Policiers blessés à La Réunion: information judiciaire contre le suspect radicalisé et sa mère

Mère du fiché S
© Nathalie Rougeau (Réunion 1ère)

Une information judiciaire a été ouverte par le parquet antiterroriste et deux mandats d'amener ont été délivrés en vue de leur mise en examen contre l'homme soupçonné de radicalisation qui a tiré sur des policiers venus l'interpeller jeudi et sa mère. 

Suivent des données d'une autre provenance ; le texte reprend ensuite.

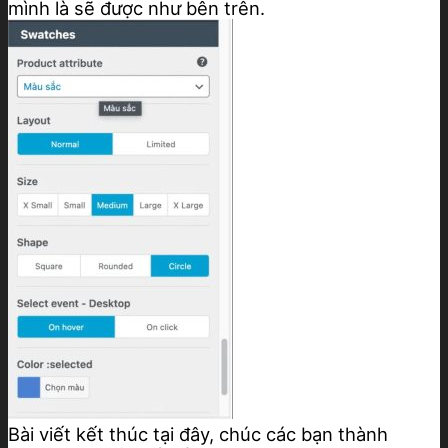
mình là sẽ được như bên trên.
Bài viết kết thúc tại đây, chúc các bạn thành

La1ere.fr avec AFP Publié le , mis à jour le

Ces mandats d'amener ont été pris par les juges d'instruction du pôle antiterroriste dans l'attente que ces deux personnes soient transférées de La Réunion à Paris, pour être mises en examen. Le suspect de 22 ans et sa mère doivent d'ici là comparaître devant un magistrat qui statuera sur leur détention provisoire. L'information judiciaire a été ouverte dimanche pour tentative de meurtre sur personne dépositaire de l'autorité publique en relation avec une entreprise terroriste et association de malfaiteurs terroriste criminelle, a précisé la source judiciaire.
 
 

Tirs sur les policiers

Les policiers étaient venus interpeller le suspect jeudi à l'aube pour apologie du terrorisme, dans l'appartement où il vivait avec sa mère à Saint-Benoît de La Réunion. L'homme avait été signalé via la plateforme spécialisée Pharos, pour des propos pro-jihad sur internet, avait expliqué jeudi une source proche de l'enquête. Selon la préfecture de l'île, "l'homme a refusé de se rendre et a tiré au fusil de chasse sur les forces de l'ordre". Deux policiers et l'assaillant avaient été blessés, sans que leurs jours ne soient en danger. 
 
 

Soupçons sur sa mère

"De nombreuses armes et divers éléments permettant la confection de cocktails Molotov ont été saisis" dans l'appartement où l'homme vivait avec sa mère, ont affirmé dans un communiqué commun les ministres de l'Intérieur Matthias Fekl et des Outre-mer Erika Bareigts. L'agresseur s'était converti récemment à l'islam, selon la préfecture. Sa mère est soupçonnée de l'avoir aidé à acquérir certaines de ses armes, alors qu'elle ne pouvait ignorer la radicalisation de son fils, a expliqué à l'AFP une source proche de l'enquête.
 

Pas une première à La Réunion

Une filière jihadiste, la première en outre-mer, avait été démantelée à La Réunion en juin 2015. La filière était dirigée par un prédicateur salafiste présumé de 21 ans surnommé "l'Égyptien". Il a été interpellé en juin 2015 et transféré à Paris, où il a été mis en examen et incarcéré. Selon les chiffres de la préfecture de La Réunion, une centaine de personnes soupçonnées de radicalisation sont recensées sur l'île.